Not much other research has been published on the topic, but one A smaller 2023 review of records for 2,810 patients from Boston-area hospitals showed about 24 percent experienced at least one adverse event such as allergic reactions to medications or falls that put their health at risk.

Dr. Andrea Austin is an emergency physician based in Southern California. She told DailyMail.com that errors can be prevented if healthcare workers have the right support systems in place.

Dr. Andrea Austin is an emergency physician based in Southern California.

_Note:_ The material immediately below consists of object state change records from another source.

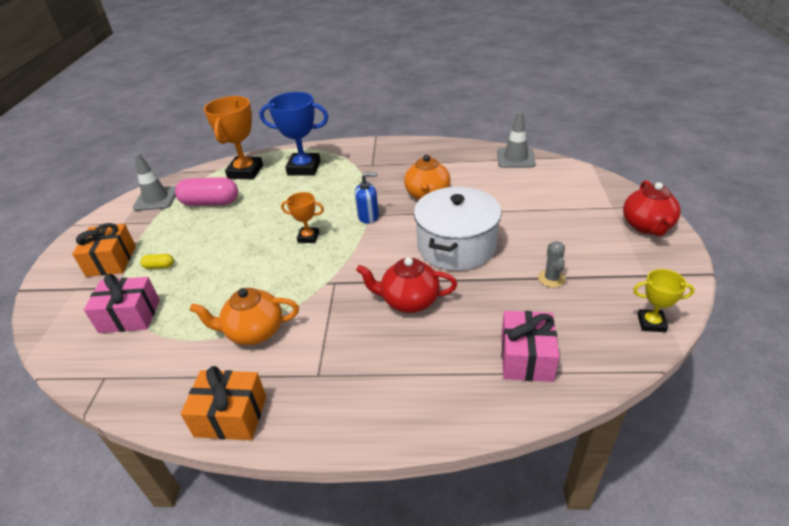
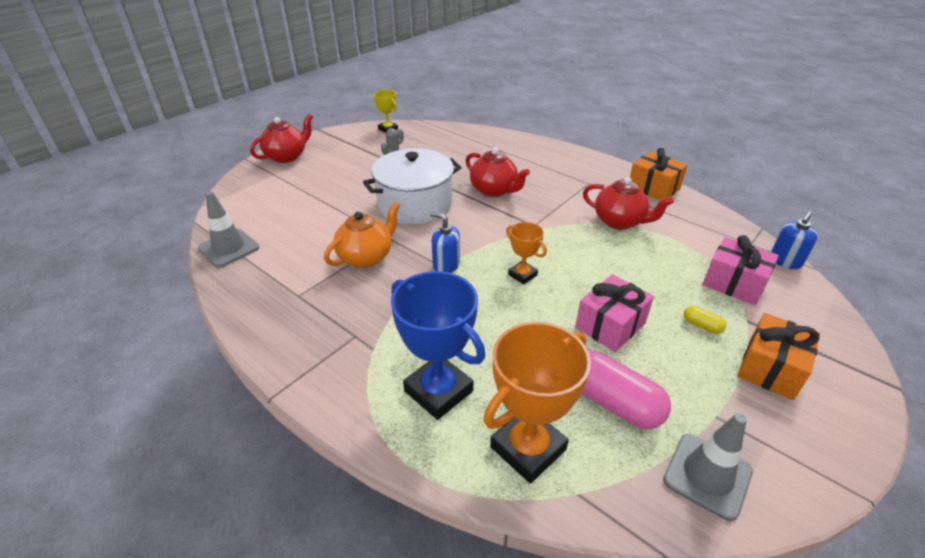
camera: 145 degrees left, 0 degrees up
orange teapot [189,288,299,345] -> red teapot [583,177,674,230]
pink gift [501,311,560,382] -> pink gift moved to [575,274,654,352]
none -> blue soap dispenser [771,211,818,269]

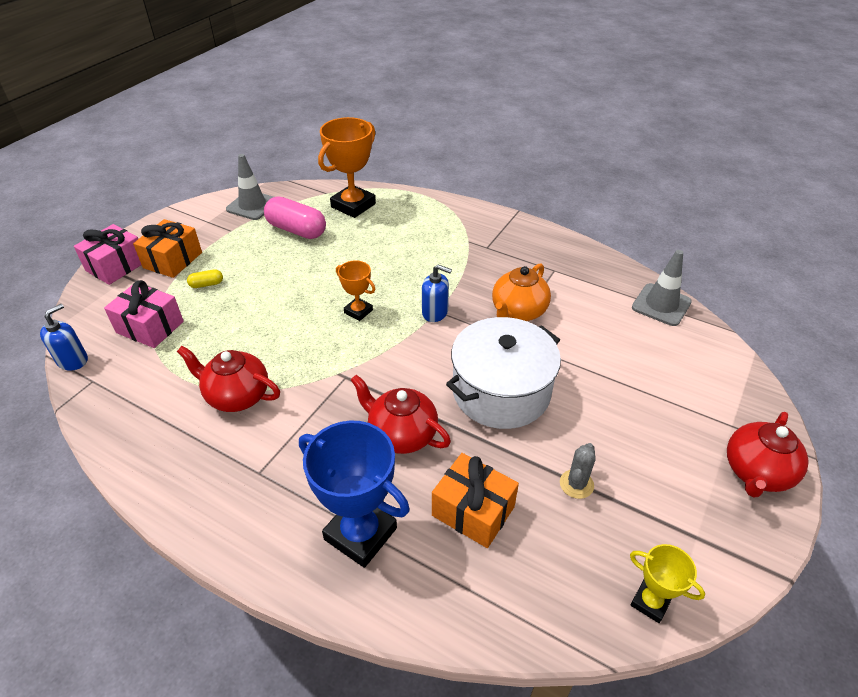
camera: 170 degrees right, 5 degrees up
blue trophy [391,271,485,420] -> blue trophy moved to [299,421,410,568]
pink gift [575,274,654,352] -> pink gift moved to [74,224,141,285]
orange gift [630,148,688,201] -> orange gift moved to [432,453,519,548]
yellow capsule [684,306,726,334] -> yellow capsule turned 45 degrees counterclockwise [187,269,223,288]

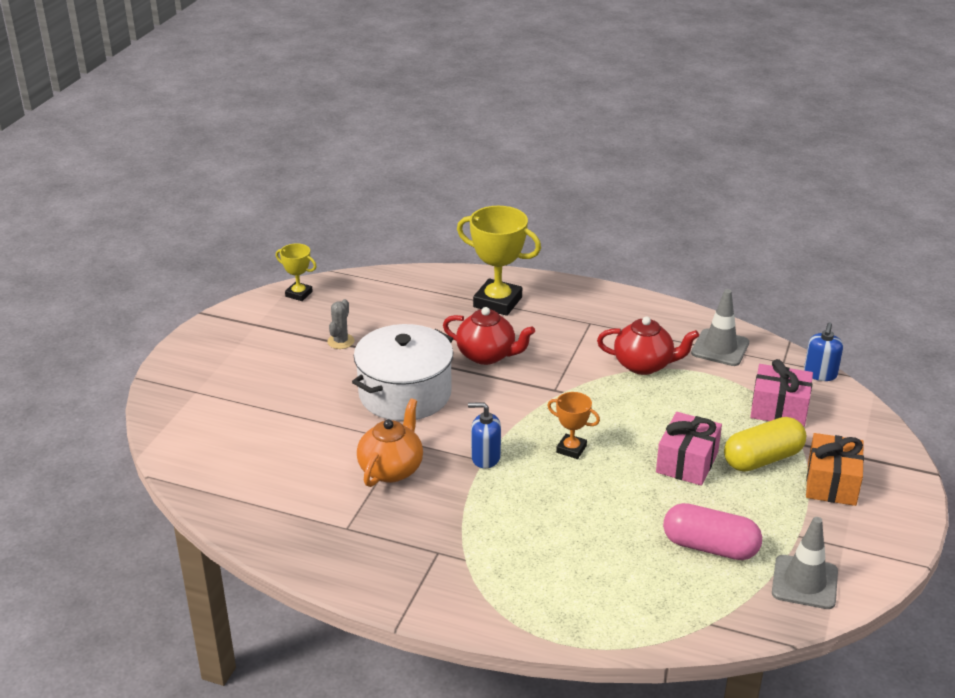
camera: 170 degrees right, 10 degrees down
pink gift [74,224,141,285] -> pink gift moved to [656,412,722,486]
yellow capsule [187,269,223,288] -> yellow capsule [724,417,806,472], size x2.20
blue trophy [299,421,410,568] -> yellow trophy [457,206,541,316]
orange trophy [318,117,376,218] -> none
orange gift [432,453,519,548] -> none
grey traffic cone [632,250,692,326] -> grey traffic cone moved to [691,289,749,366]
red teapot [727,412,809,498] -> none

She told DailyMail.com that errors can be prevented if healthcare workers have the right support systems in place.

It is also not uncommon for doctors to misdiagnose patients, especially in stressful emergency departments.

A study published last year in the journal BMJ Quality and Safety Protocol It was found that 795,000 patients die or are permanently disabled each year due to misdiagnosis.

In addition to misdiagnoses, doctors may order the wrong tests or misfile their results, confuse patients, and lose or misinterpret test results.

Meanwhile, medication errors can occur. At any stage of the care process: ordering, dispensing, managing and monitoring.

Although most medication errors do not result in patient injury, those that do are most likely to occur at the prescribing (56 percent) and administration (34 percent) stages in the hospital setting and are most commonly intercepted during the prescribing phase.

Doctors often cite electronic health records (EHRs) — documentation that tracks a patient’s entire medical history, including vaccinations, surgeries and diagnoses — as a source of medical errors.

Dr. Austin said electronic medical records are often recorded using outdated technology. The most widely used systems were created in the 1980s, and many hospitals still use software from that era.

Doctors and nurses have long argued that EHRs take too long to complete and have a confusing and cluttered workflow that takes away valuable time from patient care.

Outdated EHR systems also lack built-in controls to monitor or alert on coding errors that could mean the wrong diagnosis or medication is entered.

It represents a broader systemic problem that hospitals have not devoted time or resources to address.

Dr Austin told DailyMail.com: “Today there should be no reason for systems not to check whether a patient has an allergy or alert a provider about a patient’s age and pregnancy status.”

He added: “To err is human. So whenever there are humans involved, there is the field of human factors that basically explains why a lot of these hairline errors happen. That’s why they are very predictable.”

“If we have a system that works and we basically support physicians with a working electronic medical record and with the proper checks and balances, then a lot of these errors could be prevented.”